*Extract provided*.
○ ○ ○ ○ ○ ○ ○

Kolek began his college career at George Mason. He was named the Atlantic 10 Conference Rookie of the Year as a freshman after averaging 10.8 points, 3.6 rebounds and 2.3 assists per game. Following the end of the season, head coach Dave Paulsen was fired and Kolek entered the NCAA transfer portal.

Kolek ultimately transferred to Marquette. He averaged 6.7 points per game and led the Big East Conference with 5.9 assists per game in his first season with the Golden Eagles. Kolek was named the Big East Player of the Year and first team All-Big East as a junior. He was also named the Most Outstanding Player of the 2023 Big East tournament after averaging 18.7 points, seven rebounds and five assists in the three games. Kolek averaged 12.9 points, 7.5 assists, 4.1 rebounds and 1.8 steals over 36 games on the season.

Kolek was named the preseason Big East Player of the Year as well as to multiple preseason All-American teams entering his senior season.

○ ○ ○ ○ ○ ○ ○

*To do*.
1/ Translate into Spanish this sentence from the passage on Kolek's college basketball career: "He was also named the Most Outstanding Player of the 2023 Big East tournament after averaging 18.7 points, seven rebounds and five assists in the three games."
2/ Duplicate the section of the passage on Kolek's college basketball career that opens with the words "Kolek ultimately transferred" and closes with "his senior season.".
The items are not needed for this work.

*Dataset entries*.
○ ○ ○ ○ ○ ○ ○

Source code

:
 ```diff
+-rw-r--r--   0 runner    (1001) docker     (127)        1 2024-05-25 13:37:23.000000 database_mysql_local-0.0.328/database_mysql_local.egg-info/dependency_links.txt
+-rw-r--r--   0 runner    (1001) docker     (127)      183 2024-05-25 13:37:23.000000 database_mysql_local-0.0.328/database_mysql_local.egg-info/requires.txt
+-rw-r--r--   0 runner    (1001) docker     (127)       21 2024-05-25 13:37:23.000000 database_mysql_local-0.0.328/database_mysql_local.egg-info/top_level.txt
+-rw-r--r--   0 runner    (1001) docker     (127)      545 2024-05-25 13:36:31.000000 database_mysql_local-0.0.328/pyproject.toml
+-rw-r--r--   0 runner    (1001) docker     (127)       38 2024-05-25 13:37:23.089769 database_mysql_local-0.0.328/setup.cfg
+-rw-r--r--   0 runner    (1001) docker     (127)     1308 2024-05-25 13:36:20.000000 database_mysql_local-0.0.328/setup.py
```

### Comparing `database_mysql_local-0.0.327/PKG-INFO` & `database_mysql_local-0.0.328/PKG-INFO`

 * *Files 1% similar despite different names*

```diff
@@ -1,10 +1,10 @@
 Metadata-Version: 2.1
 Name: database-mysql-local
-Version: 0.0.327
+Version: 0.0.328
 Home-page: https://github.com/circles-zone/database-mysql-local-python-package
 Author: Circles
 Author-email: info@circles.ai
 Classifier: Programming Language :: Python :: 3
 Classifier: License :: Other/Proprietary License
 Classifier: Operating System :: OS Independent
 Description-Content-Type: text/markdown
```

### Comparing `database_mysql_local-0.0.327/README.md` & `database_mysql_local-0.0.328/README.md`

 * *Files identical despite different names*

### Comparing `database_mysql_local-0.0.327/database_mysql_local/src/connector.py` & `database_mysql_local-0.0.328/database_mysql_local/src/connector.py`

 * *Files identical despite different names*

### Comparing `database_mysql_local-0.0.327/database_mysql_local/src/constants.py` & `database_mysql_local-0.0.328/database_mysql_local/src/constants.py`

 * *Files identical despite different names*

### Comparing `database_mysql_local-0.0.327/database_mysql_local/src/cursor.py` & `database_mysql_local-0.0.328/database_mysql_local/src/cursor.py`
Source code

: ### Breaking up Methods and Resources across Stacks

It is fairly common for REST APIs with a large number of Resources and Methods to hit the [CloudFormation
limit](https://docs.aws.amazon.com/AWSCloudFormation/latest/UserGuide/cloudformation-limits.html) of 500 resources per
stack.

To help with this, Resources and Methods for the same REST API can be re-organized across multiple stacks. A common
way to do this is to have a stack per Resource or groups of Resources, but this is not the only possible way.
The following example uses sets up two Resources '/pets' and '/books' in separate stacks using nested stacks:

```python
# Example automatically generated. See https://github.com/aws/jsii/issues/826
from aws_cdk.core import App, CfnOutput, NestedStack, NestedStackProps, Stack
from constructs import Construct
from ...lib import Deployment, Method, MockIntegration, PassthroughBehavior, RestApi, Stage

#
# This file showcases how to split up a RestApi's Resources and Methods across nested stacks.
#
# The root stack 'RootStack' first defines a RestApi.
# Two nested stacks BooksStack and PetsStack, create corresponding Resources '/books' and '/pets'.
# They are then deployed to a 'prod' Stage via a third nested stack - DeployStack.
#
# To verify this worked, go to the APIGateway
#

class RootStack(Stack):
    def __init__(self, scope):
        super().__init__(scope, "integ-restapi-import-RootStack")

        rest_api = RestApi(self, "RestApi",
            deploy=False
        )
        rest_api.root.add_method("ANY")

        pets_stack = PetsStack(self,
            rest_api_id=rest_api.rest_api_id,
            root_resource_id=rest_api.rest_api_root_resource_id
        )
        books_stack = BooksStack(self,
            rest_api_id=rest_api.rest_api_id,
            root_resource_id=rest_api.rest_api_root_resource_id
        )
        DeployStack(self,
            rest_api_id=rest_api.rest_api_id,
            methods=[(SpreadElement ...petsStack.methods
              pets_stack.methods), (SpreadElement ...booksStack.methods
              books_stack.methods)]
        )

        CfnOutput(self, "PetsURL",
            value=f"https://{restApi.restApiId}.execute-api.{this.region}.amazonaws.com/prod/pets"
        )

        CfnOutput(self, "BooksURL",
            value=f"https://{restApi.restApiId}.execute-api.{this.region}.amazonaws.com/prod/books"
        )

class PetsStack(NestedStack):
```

○ ○ ○ ○ ○ ○ ○

*Task-by-task answers*.
1/ También fue nombrado el Jugador Más Destacado del torneo de la Big East de 2023 tras promediar 18,7 puntos, siete rebotes y cinco asistencias en los tres partidos.

2/
Kolek ultimately transferred to Marquette. He averaged 6.7 points per game and led the Big East Conference with 5.9 assists per game in his first season with the Golden Eagles. Kolek was named the Big East Player of the Year and first team All-Big East as a junior. He was also named the Most Outstanding Player of the 2023 Big East tournament after averaging 18.7 points, seven rebounds and five assists in the three games. Kolek averaged 12.9 points, 7.5 assists, 4.1 rebounds and 1.8 steals over 36 games on the season.

Kolek was named the preseason Big East Player of the Year as well as to multiple preseason All-American teams entering his senior season.